Scene photo sets with intrinsics:
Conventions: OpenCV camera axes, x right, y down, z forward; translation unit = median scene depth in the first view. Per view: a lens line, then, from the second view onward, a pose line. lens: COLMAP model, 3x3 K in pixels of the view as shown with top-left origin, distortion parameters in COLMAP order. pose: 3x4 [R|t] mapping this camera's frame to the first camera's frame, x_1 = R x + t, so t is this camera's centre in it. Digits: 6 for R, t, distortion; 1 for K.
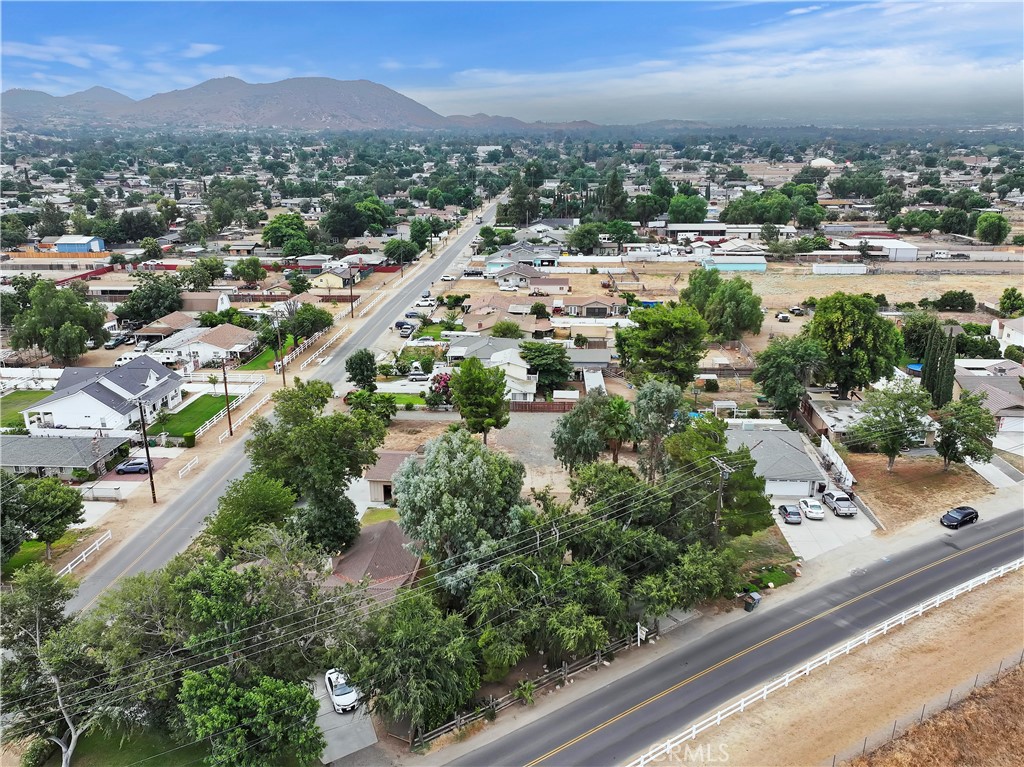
lens RADIAL K [[832.8, 0, 511.1], [0, 832.8, 396.3], [0, 0, 1]] dist [0.003484, 0.006622]
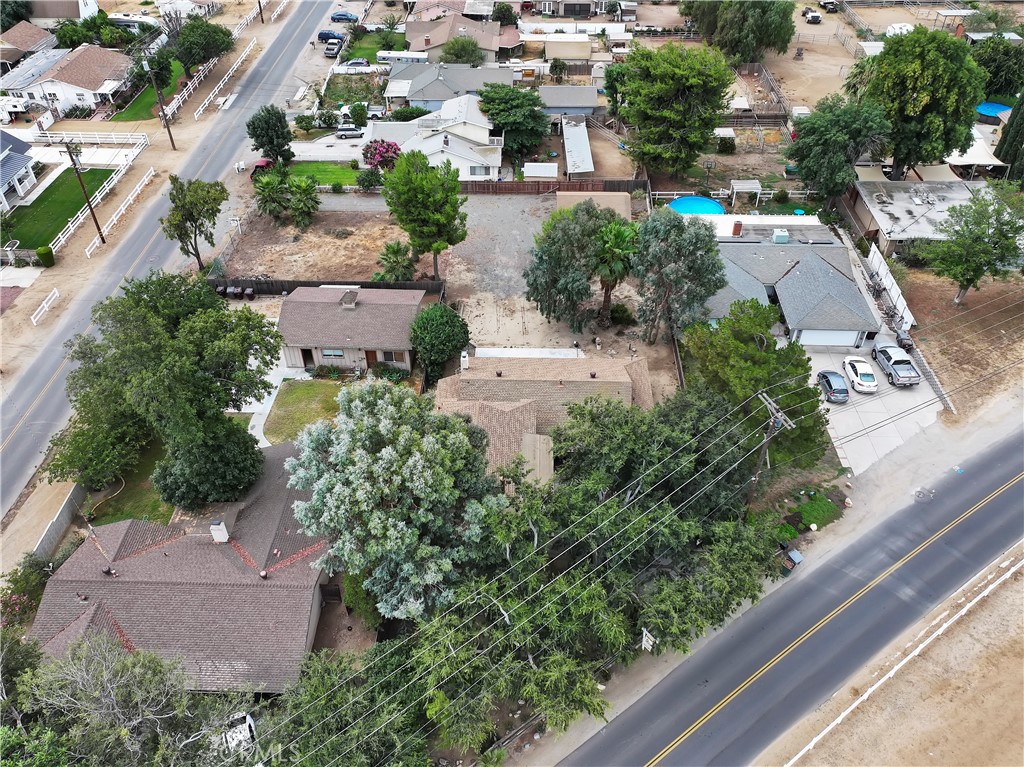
lens RADIAL K [[832.8, 0, 511.1], [0, 832.8, 396.3], [0, 0, 1]] dist [0.003484, 0.006622]
pose [[0.999113, -0.026636, 0.032608, 0.008626], [0.011846, 0.921007, 0.389367, -0.115462], [-0.040404, -0.388635, 0.920505, 0.223729]]
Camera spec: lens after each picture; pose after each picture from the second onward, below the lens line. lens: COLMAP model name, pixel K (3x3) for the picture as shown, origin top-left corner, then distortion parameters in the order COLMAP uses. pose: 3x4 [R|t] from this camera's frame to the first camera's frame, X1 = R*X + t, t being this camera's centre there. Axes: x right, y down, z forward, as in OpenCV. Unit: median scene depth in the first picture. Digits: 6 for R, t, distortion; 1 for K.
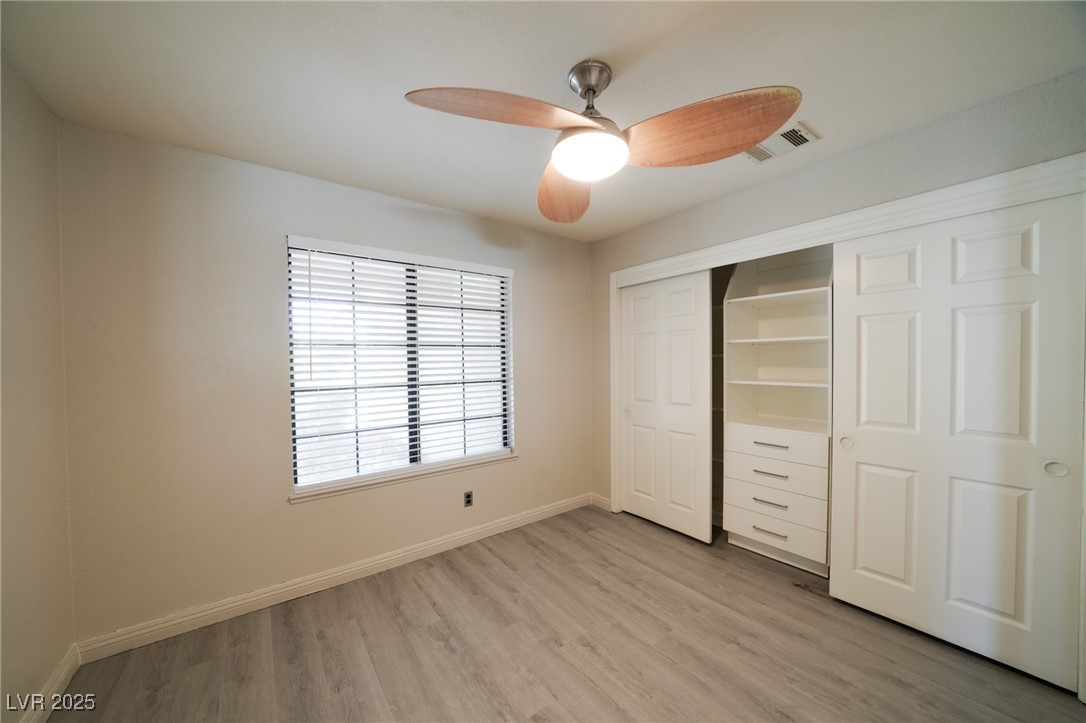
lens RADIAL K [[376.3, 0, 543.7], [0, 376.3, 361.7], [0, 0, 1]] dist [-0.013246, 0.000355]
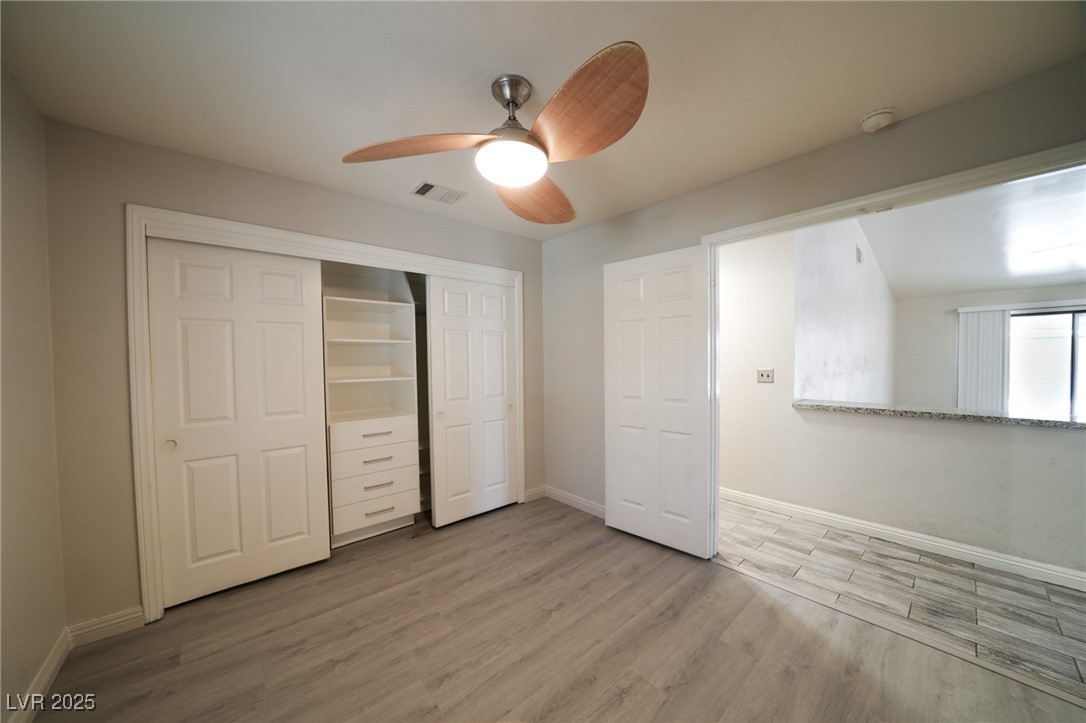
lens RADIAL K [[376.3, 0, 533.7], [0, 376.3, 360.0], [0, 0, 1]] dist [-0.013246, 0.000355]
pose [[-0.047423, 0.005337, 0.998861, -0.619766], [0.009607, 0.999942, -0.004886, 0.009895], [-0.998829, 0.009364, -0.047471, 0.656604]]
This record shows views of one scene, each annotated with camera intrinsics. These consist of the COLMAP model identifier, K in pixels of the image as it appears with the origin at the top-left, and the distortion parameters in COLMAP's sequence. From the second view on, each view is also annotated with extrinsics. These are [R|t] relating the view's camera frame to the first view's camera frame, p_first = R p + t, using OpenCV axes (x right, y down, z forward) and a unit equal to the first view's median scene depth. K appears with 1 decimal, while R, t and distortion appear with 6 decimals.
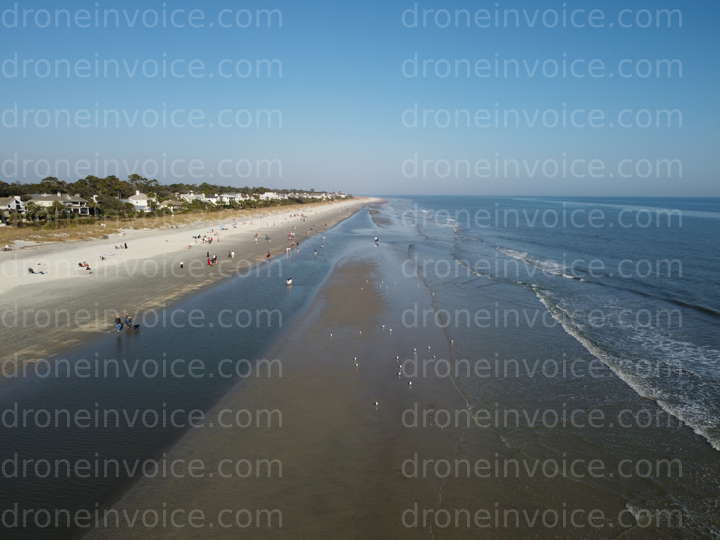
lens RADIAL K [[540.7, 0, 359.9], [0, 540.7, 273.8], [0, 0, 1]] dist [0.002816, -0.008825]
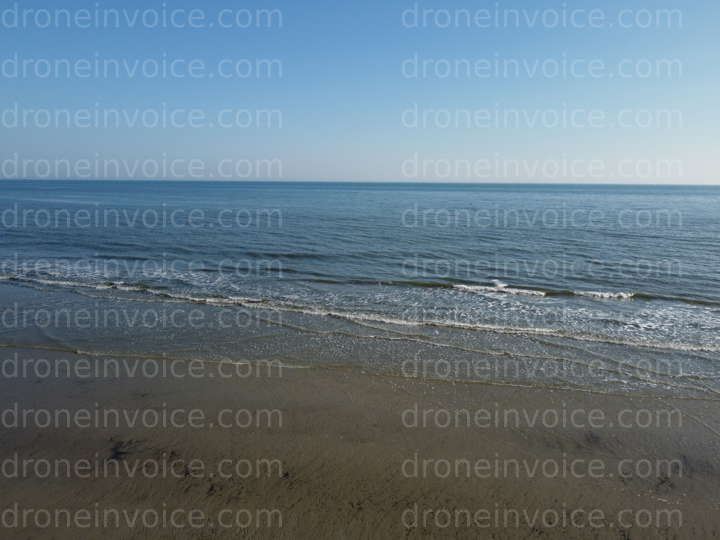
lens RADIAL K [[540.7, 0, 359.9], [0, 540.7, 273.8], [0, 0, 1]] dist [0.002816, -0.008825]
pose [[1.000000, -0.000034, -0.000164, 0.000062], [0.000033, 0.999998, -0.002087, -0.184344], [0.000164, 0.002087, 0.999998, -0.000097]]
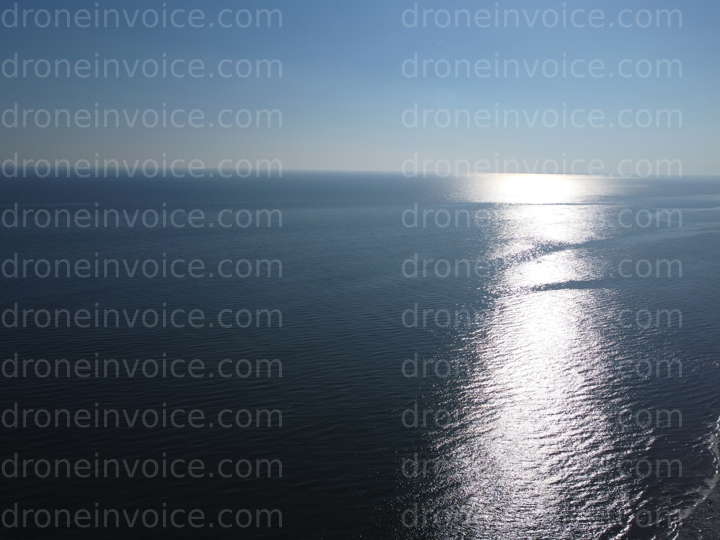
lens RADIAL K [[540.7, 0, 359.9], [0, 540.7, 273.8], [0, 0, 1]] dist [0.002816, -0.008825]
pose [[1.000000, 0.000278, -0.000070, 0.000124], [-0.000278, 0.999999, 0.001408, 0.184012], [0.000071, -0.001408, 0.999999, -0.000354]]
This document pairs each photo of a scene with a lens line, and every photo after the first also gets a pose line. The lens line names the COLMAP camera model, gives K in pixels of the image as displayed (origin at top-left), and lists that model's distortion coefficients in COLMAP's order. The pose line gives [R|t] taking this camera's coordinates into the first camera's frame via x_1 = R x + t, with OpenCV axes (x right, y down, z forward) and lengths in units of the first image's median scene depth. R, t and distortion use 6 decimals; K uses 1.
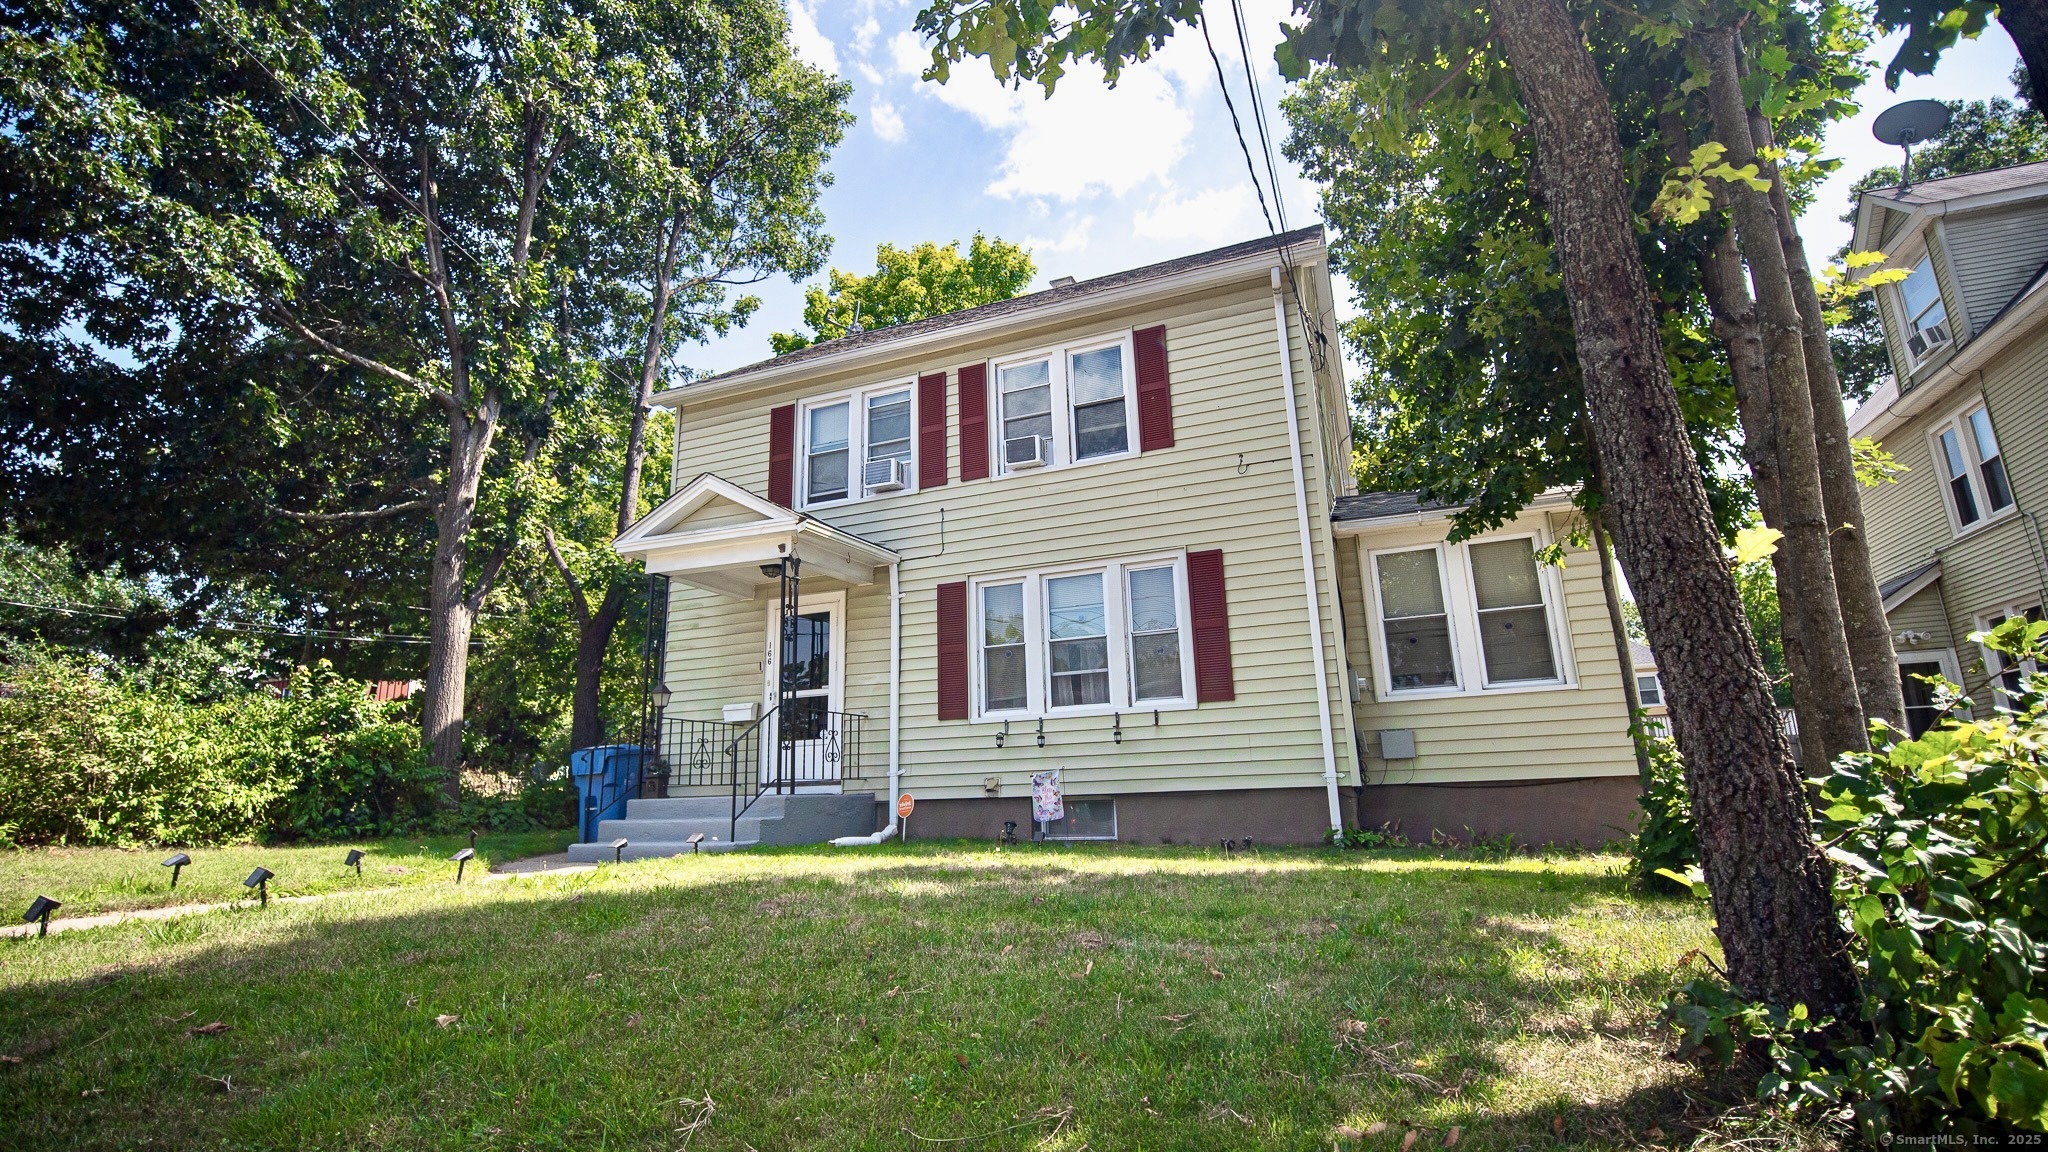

§ **What you need to do**
Please reproduce everything from the start of the entries down to the line containing "-0.388635, 0.920505, 0.223729]]", both ends included, and leave the pictures out of your answer.

§ **Task answer**
Conventions: OpenCV camera axes, x right, y down, z forward; translation unit = median scene depth in the first view. Per view: a lens line, then, from the second view onward, a pose line. lens: COLMAP model, 3x3 K in pixels of the view as shown with top-left origin, distortion parameters in COLMAP order. pose: 3x4 [R|t] mapping this camera's frame to the first camera's frame, x_1 = R x + t, so t is this camera's centre in it. Digits: 6 for R, t, distortion; 1 for K.
lens RADIAL K [[832.8, 0, 511.1], [0, 832.8, 396.3], [0, 0, 1]] dist [0.003484, 0.006622]
lens RADIAL K [[832.8, 0, 511.1], [0, 832.8, 396.3], [0, 0, 1]] dist [0.003484, 0.006622]
pose [[0.999113, -0.026636, 0.032608, 0.008626], [0.011846, 0.921007, 0.389367, -0.115462], [-0.040404, -0.388635, 0.920505, 0.223729]]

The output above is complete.